Durante os nove meses de obra, as crianças das escolas da Mouraria serão envolvidas no projecto, através do serviço Edifício-Manifesto Educativo. "É uma tentativa de envolver as pessoas no processo e fazer com que respeitem mais a cidade", explica Lucinda Correia, também arquitecta, que, com o actor e arquitecto José Mateus, orientará o trabalho.

"Isto será também uma forma de levar às pessoas do bairro coisas a que, de outra forma, elas não teriam acesso, refere Filipa Bolotinha. "As pessoas têm de perceber o que é que se está a fazer e o que é que significa." Até porque, frisa o presidente da Associação Renovar a Mouraria, Nuno Franco, esta "é a futura casa comunitária do bairro".

O primeiro andar servirá para a realização de actividades com a população, o rés-do-chão terá uma cafetaria, que facilitará a abertura do edifício à vizinhança, e as águas-furtadas serão aumentadas para servirem de escritório à associação - que conta com o apoio de fundos europeus - e de redacção ao jornal trimestal do bairro, o Rosa Maria. O jornal já tem dois números editados e distribuídos gratuitamente pela Renovar a Mouraria.
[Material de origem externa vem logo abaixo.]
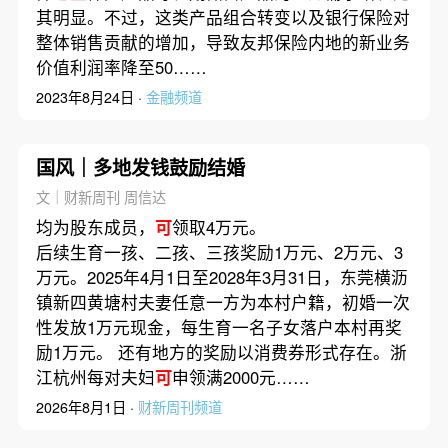
其明显。不过，这类产品组合转变以及银行保险对
整体销售贡献的增加，导致友邦保险内地的新业务
价值利润率降至50……
2023年8月24日 ·
金融频道
国风｜多地发钱鼓励结婚
文｜财新周刊 周信达
均为股东成员，
可
领取4万元。
后续生育一孩、二孩、三孩奖励1万元、2万元、3
万元。2025年4月1日至2028年3月31日，东莞横沥
镇新四黄塘村夫妻任意一方为本村户籍，初婚一次
性发放1万元现金，每生育一名子女落户本村再奖
励1万元。 还有地方的奖励以消费券形式存在。浙
江杭州每对夫妇
可
申领满2000元……
2026年8月1日 ·
财新周刊频道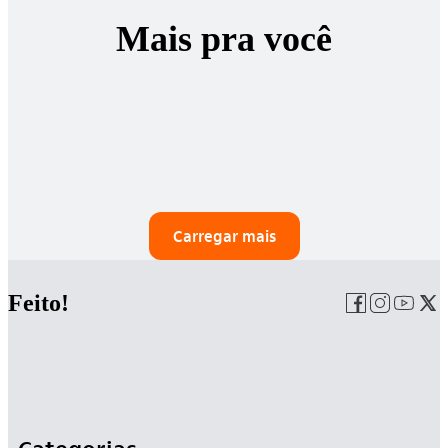
Mais pra você
Carregar mais
Feito!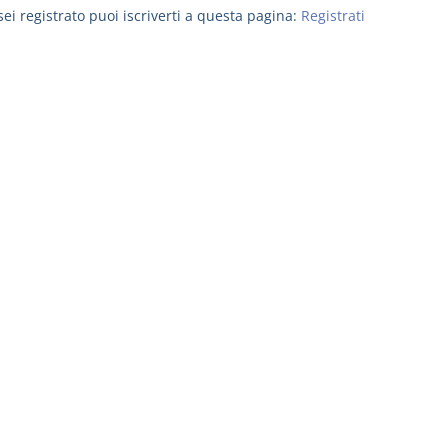
ei registrato puoi iscriverti a questa pagina:
Registrati
I Singoli Contratti
Il Condomin
D. Minussi
La riforma di cui
Versione ebook
€ 5,99
220/2012
(iva incl.)
S. D'Andrea 
Minussi
Versione eb
(iva incl.)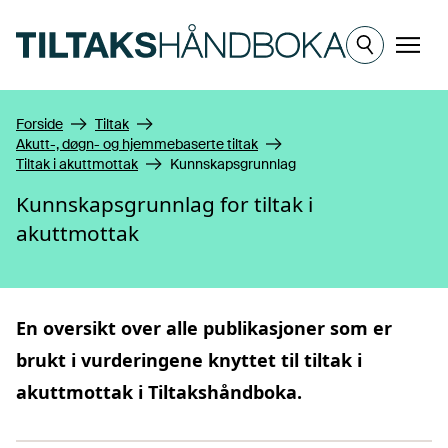
Hopp til hovedinnhold
Meny
Forside
Tiltak
Akutt-, døgn- og hjemmebaserte tiltak
Tiltak i akuttmottak
Kunnskapsgrunnlag
Kunnskapsgrunnlag for tiltak i
akuttmottak
En oversikt over alle publikasjoner som er
brukt i vurderingene knyttet til
tiltak i
akuttmottak
i Tiltakshåndboka.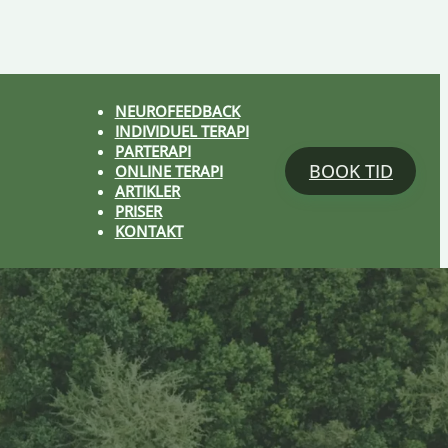
NEUROFEEDBACK
INDIVIDUEL TERAPI
PARTERAPI
BOOK TID
ONLINE TERAPI
ARTIKLER
PRISER
KONTAKT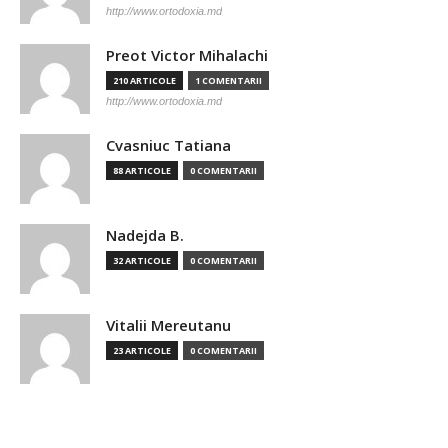
http://www.ortodoxia.md
Preot Victor Mihalachi
210 ARTICOLE
1 COMENTARII
http://www.ortodoxia.md
Cvasniuc Tatiana
88 ARTICOLE
0 COMENTARII
Nadejda B.
32 ARTICOLE
0 COMENTARII
Vitalii Mereutanu
23 ARTICOLE
0 COMENTARII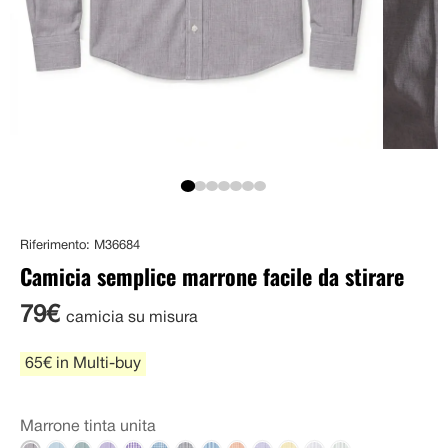
Riferimento: M36684
Camicia semplice marrone facile da stirare
79€
camicia su misura
65€ in Multi-buy
Marrone tinta unita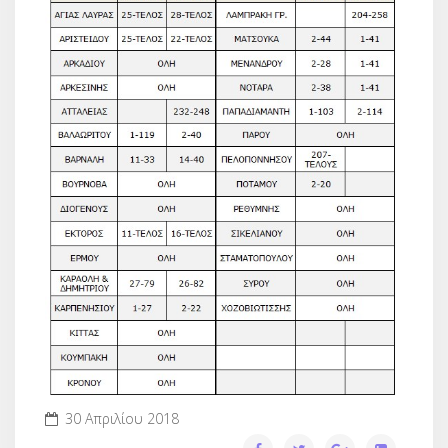
30 Απριλίου 2018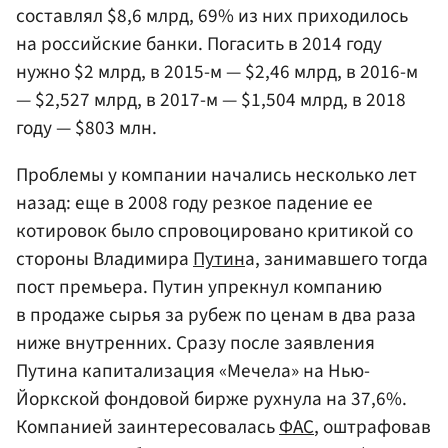
составлял $8,6 млрд, 69% из них приходилось
на российские банки. Погасить в 2014 году
нужно $2 млрд, в 2015-м — $2,46 млрд, в 2016-м
— $2,527 млрд, в 2017-м — $1,504 млрд, в 2018
году — $803 млн.
Проблемы у компании начались несколько лет
назад: еще в 2008 году резкое падение ее
котировок было спровоцировано критикой со
стороны Владимира
Путин
а, занимавшего тогда
пост премьера. Путин упрекнул компанию
в продаже сырья за рубеж по ценам в два раза
ниже внутренних. Сразу после заявления
Путина капитализация «Мечела» на Нью-
Йоркской фондовой бирже рухнула на 37,6%.
Компанией заинтересовалась
ФАС
, оштрафовав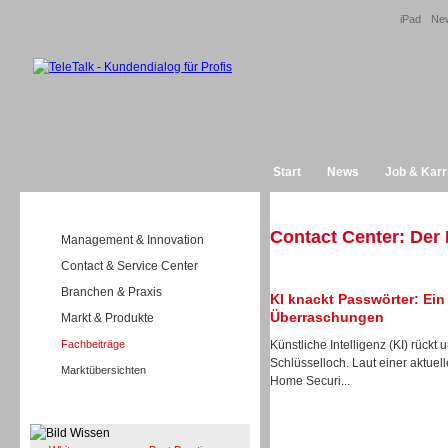
iPad
New
Start
News
Job & Karr
Contact Center: Der
Management & Innovation
Contact & Service Center
Branchen & Praxis
KI knackt Passwörter: Ei
Überraschungen
Markt & Produkte
Fachbeiträge
Künstliche Intelligenz (KI) rückt
Schlüsselloch. Laut einer aktue
Marktübersichten
Home Securi...
Wissen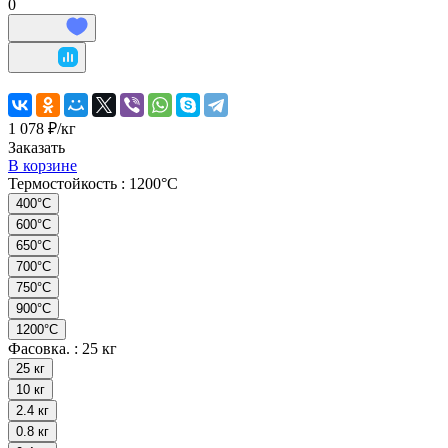
0
1 078 ₽/
кг
Заказать
В корзине
Термостойкость :
1200°С
400°C
600°C
650°С
700°C
750°С
900°С
1200°С
Фасовка. :
25 кг
25 кг
10 кг
2.4 кг
0.8 кг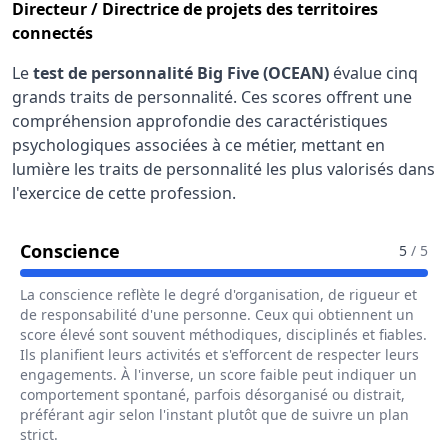
Directeur / Directrice de projets des territoires
connectés
Le
test de personnalité Big Five (OCEAN)
évalue cinq
grands traits de personnalité. Ces scores offrent une
compréhension approfondie des caractéristiques
psychologiques associées à ce métier, mettant en
lumière les traits de personnalité les plus valorisés dans
l'exercice de cette profession.
Pour Le Métier De Directeur / Direct
Conscience
5
/ 5
La conscience reflète le degré d'organisation, de rigueur et
de responsabilité d'une personne. Ceux qui obtiennent un
score élevé sont souvent méthodiques, disciplinés et fiables.
Ils planifient leurs activités et s'efforcent de respecter leurs
engagements. À l'inverse, un score faible peut indiquer un
comportement spontané, parfois désorganisé ou distrait,
préférant agir selon l'instant plutôt que de suivre un plan
strict.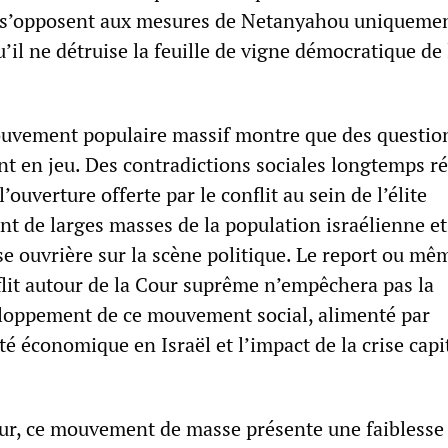
t s’opposent aux mesures de Netanyahou uniqueme
u’il ne détruise la feuille de vigne démocratique de 
uvement populaire massif montre que des questio
nt en jeu. Des contradictions sociales longtemps r
’ouverture offerte par le conflit au sein de l’élite
t de larges masses de la population israélienne et
sse ouvrière sur la scène politique. Le report ou mê
flit autour de la Cour suprême n’empêchera pas la
loppement de ce mouvement social, alimenté par
é économique en Israël et l’impact de la crise capit
r, ce mouvement de masse présente une faiblesse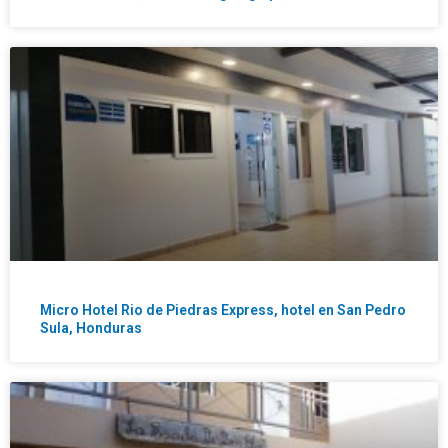
Micro Hotel Rio de Piedras Express, hotel en San Pedro
Sula, Honduras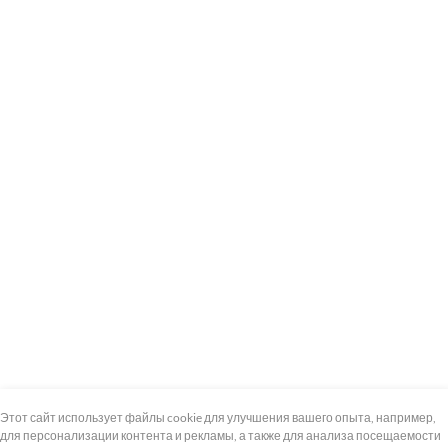
+7 (495) 739-8-12
Круглосуточно
Этот сайт использует файлы cookie для улучшения вашего опыта, например,
для персонализации контента и рекламы, а также для анализа посещаемости
8 (800) 100-33-300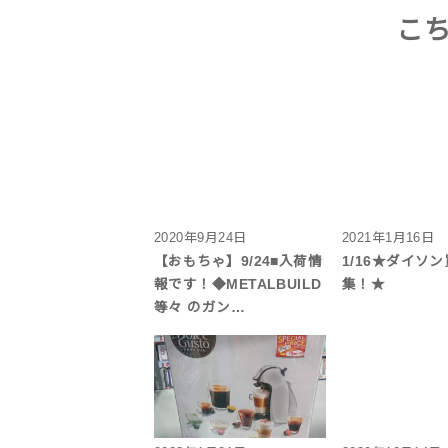
こ
2020年9月24日
2021年1月16日
【おもちゃ】9/24■入荷情
1/16★ダイソ
報です！◆METALBUILD
集！★
等々 のガン…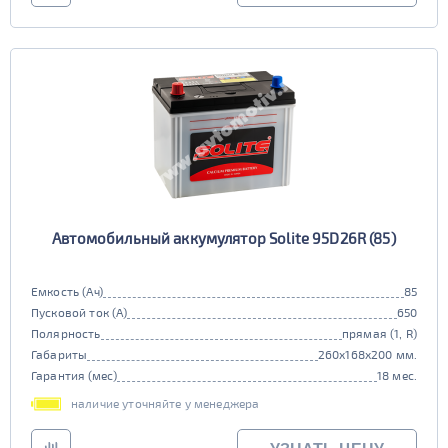
Автомобильный аккумулятор Solite 95D26R (85)
Емкость (Ач)
85
Пусковой ток (А)
650
Полярность
прямая (1, R)
Габариты
260x168x200 мм.
Гарантия (мес)
18 мес.
наличие уточняйте у менеджера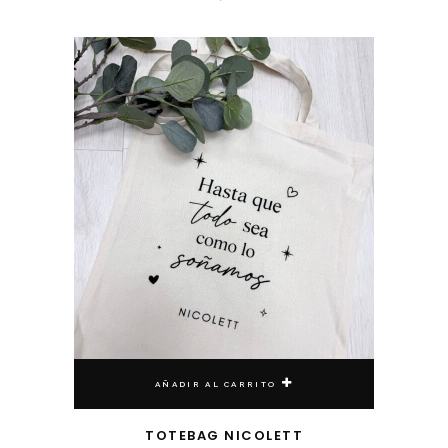
AÑADIR AL CARRITO
TOTEBAG NICOLETT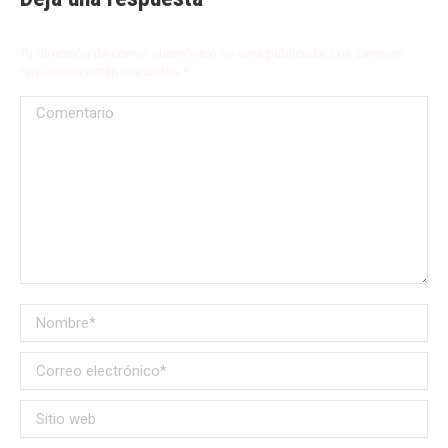
Tu dirección de correo electrónico no será publicada. Los campos
requeridos están marcados
*
Comentario
Nombre *
Correo electrónico *
Sitio web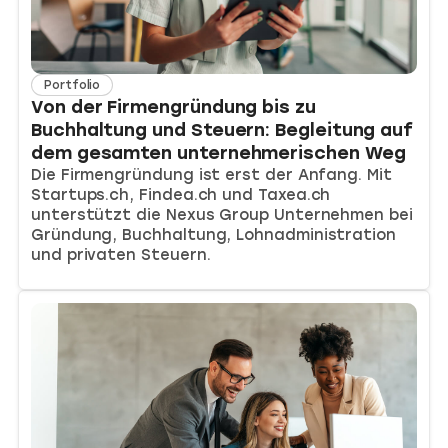
Portfolio
Von der Firmengründung bis zu
Buchhaltung und Steuern: Begleitung auf
dem gesamten unternehmerischen Weg
Die Firmengründung ist erst der Anfang. Mit
Startups.ch, Findea.ch und Taxea.ch
unterstützt die Nexus Group Unternehmen bei
Gründung, Buchhaltung, Lohnadministration
und privaten Steuern.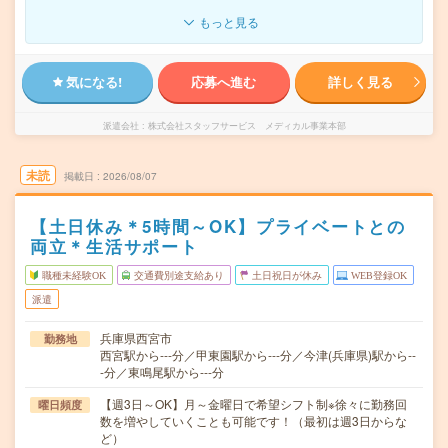
もっと見る
気になる!
応募へ進む
詳しく見る
派遣会社
株式会社スタッフサービス メディカル事業本部
未読
掲載日
2026/08/07
【土日休み＊5時間～OK】プライベートとの
両立＊生活サポート
職種未経験OK
交通費別途支給あり
土日祝日が休み
WEB登録OK
派遣
兵庫県西宮市
勤務地
西宮駅から---分／甲東園駅から---分／今津(兵庫県)駅から--
-分／東鳴尾駅から---分
【週3日～OK】月～金曜日で希望シフト制※徐々に勤務回
曜日頻度
数を増やしていくことも可能です！（最初は週3日からな
ど）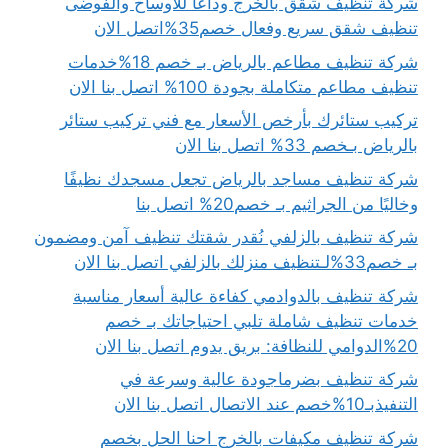
شركة تنظيف شقق بالخرج وداعًا للأوساخ والفوضى
تنظيف شقق سريع وفعال خصم35%اتصل الان
شركة تنظيف مطاعم بالرياض بـ خصم 18%خدمات
تنظيف مطاعم متكاملة بجودة 100% اتصل بنا الان
تركيب ستائرك بأرخص الأسعار مع فني تركيب ستائر
بالرياض بـخصم 33% اتصل بنا الان
شركة تنظيف مساجد بالرياض تجعل مسجدك نظيفًا
وخاليًا من الجراثيم بـ خصم20% اتصل بنا
شركة تنظيف بالزلفي نُقدر شقتك تنظيف آمن ومضمون
بـ خصم33%لـتنظيف منزلك بالزلفي اتصل بنا الان
شركة تنظيف بالدوادمي كفاءة عالية أسعار مناسبة
خدمات تنظيف شاملة تلبي احتياجاتك بـ خصم
20%الدوامي للنظافة: بريق يدوم اتصل بنا الان
شركة تنظيف بضرماجودة عالية وسرعة في
التنفيذبـ10%خصم عند الاتصال اتصل بنا الان
شركة تنظيف مكيفات بالخرج احنا الحل بخصم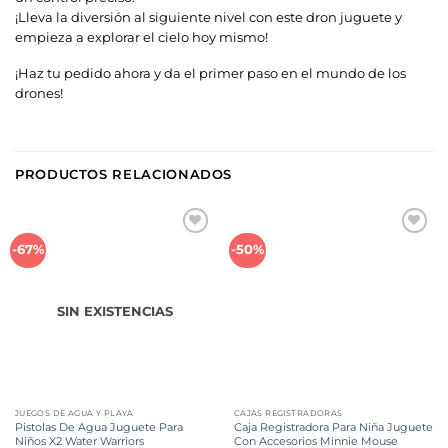
¡Lleva la diversión al siguiente nivel con este dron juguete y
empieza a explorar el cielo hoy mismo!
¡Haz tu pedido ahora y da el primer paso en el mundo de los
drones!
PRODUCTOS RELACIONADOS
Añadir
Añadir
-67%
-50%
a la
a la
lista de
lista de
deseos
deseos
SIN EXISTENCIAS
JUEGOS DE AGUA Y PLAYA
CAJAS REGISTRADORAS
Pistolas De Agua Juguete Para
Caja Registradora Para Niña Juguete
Niños X2 Water Warriors
Con Accesorios Minnie Mouse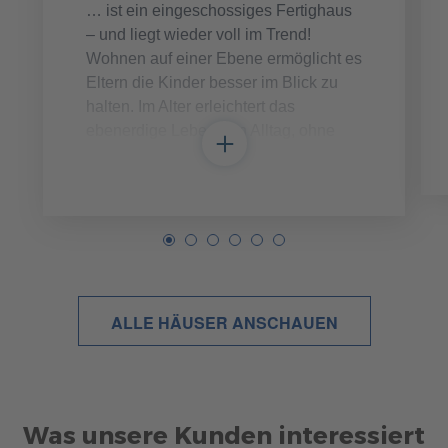
… ist ein eingeschossiges Fertighaus
– und liegt wieder voll im Trend!
Wohnen auf einer Ebene ermöglicht es
Eltern die Kinder besser im Blick zu
halten. Im Alter erleichtert das
ebenerdige Leben den Alltag, ohne
Treppensteigen zu müssen.
ALLE HÄUSER ANSCHAUEN
Was unsere Kunden interessiert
O serviço educativo englobará várias actividades com crianças do primeiro e do segundo ciclo - do teatro e da dança às artes plásticas e à fotografia, passando também por acções na área da psicologia - que culminarão num percurso performativo pelo bairro, que na altura da inauguração levará a população ao Edifício-Manifesto, e numa exposição do trabalho desenvolvido nas actividades com as crianças. Durante todo o processo, será rodado um documentário sobre o Edifício-Manifesto, numa parceria com a Ar.Co - Centro de Arte & Comunicação Visual.

Mas os projectos da Artéria em conjunto com a Renovar a Mouraria para este bairro não ficarão por aqui. Ao longo de 2012, serão feitas, num trabalho de "acupunctura urbana", pequenas intervenções em casas do bairro, aproveitando as parcerias que se conseguiram para o Edifício-Manifesto.